L'une des clientes qui a été témoin de la conversation est retournée hier à la SAQ de l'avenue du Parc afin de discuter du malentendu. La cliente qui préfère garder l'anonymat nous a fait parvenir une réaction écrite.

«Je suis non seulement résidente du quartier Mile-End, mais je suis "cette" cliente de la SAQ succursale de l'avenue du parc. Celle de l'arbre de Noël que je croyais convenu d'appeler "l'arbre de l'accommodement". En plus d'être "une bonne cliente", le genre de cliente qui amasse des points sur sa carte Inspire plus rapidement que toute autre carte de points, j'en étais venue à ce que je croyais être une relation employés/cliente privilégiée. Sourires, conseils, délicates attentions à mon égard, j'adore les employés de cette succursale. Mercredi dernier, je note un tout petit sapin disposé dans un pot de grès sur une tablette de ladite succursale. Alors que je suis à la caisse, je demande à l'employé "pourquoi ils ne décorent pas le sapin". On me répond: (et je rapporte ici au meilleur de ma mémoire) que dans le quartier, des décos de Noël dans l'arbre "pourraient indisposer la communauté juive hassidique". Étonnée, moi et les quelques clients derrière, nous avons la même réaction.  Celle d'incrédulité.  Ça sentait l'accommodement. Pas le genre demande expressément faite par la communauté, mais fait avant qu'il ne soit demandé. 

Cinq jours plus tard, étant témoin du développement de cette histoire, je retourne voir l'employé. L'employé affirme qu'il s'agissait d'une blague, que l'employé m'a lancé cette affirmation sous le couvert d'une "joke" en ajoutant que la grosseur (ou la petitesse de l'arbre) n'aurait pas permis de décorations. 

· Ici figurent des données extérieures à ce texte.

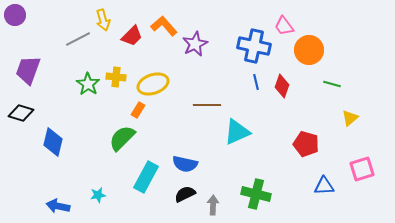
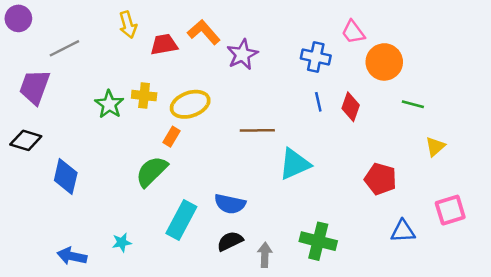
red trapezoid: (132, 36) -> (164, 45), turned -145
gray line: (78, 39) -> (64, 48), moved
blue cross: (254, 46) -> (316, 57), size x0.7

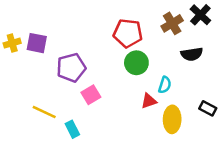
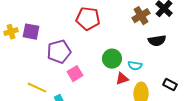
red pentagon: (128, 33) -> (88, 19), moved
green circle: (136, 63) -> (112, 59), moved
cyan semicircle: (165, 85) -> (135, 66), turned 80

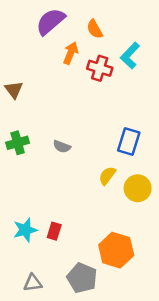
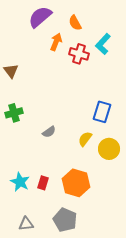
gray semicircle: (62, 147) -> (49, 132), moved, turned -56
cyan star: (25, 230) -> (20, 182), turned -30
orange hexagon: (116, 250) -> (76, 183), moved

En conclusion, je dis à l'employé:" à Pointe-aux-Trembles, dans Mercier Hochelaga, clairement cette blague n'aurait pas exister.

Conclusion: les blagues ne sont pas saisies de la même façon par tous et je suis triste d'avoir mis un employé dans cet état. Nous faisons tous des erreurs et je demeure convaincue que d'aucune façon, l'employé voulait choquer et déplaire à qui que ce soit. Ni à la communauté pas plus qu'à personne d'autre et je souhaite qu'aucune sanction ne soit prise/demandée envers l'employé.»

Un membre de la communauté juive hassidique qui souhaitait ne pas être cité estime que sa communauté en a assez de la mauvaise presse et qu'elle est tolérante aux autres traditions.

En réaction, la SAQ a fait parvenir à TVA Nouvelles ce courriel: «La SAQ est désolée face à la tournure des événements tant pour la communauté juive, que pour sa clientèle et ses employés. Il est malheureux qu’une situation anecdotique entre deux personnes qui se sont mal comprises ait pris autant d’ampleur.»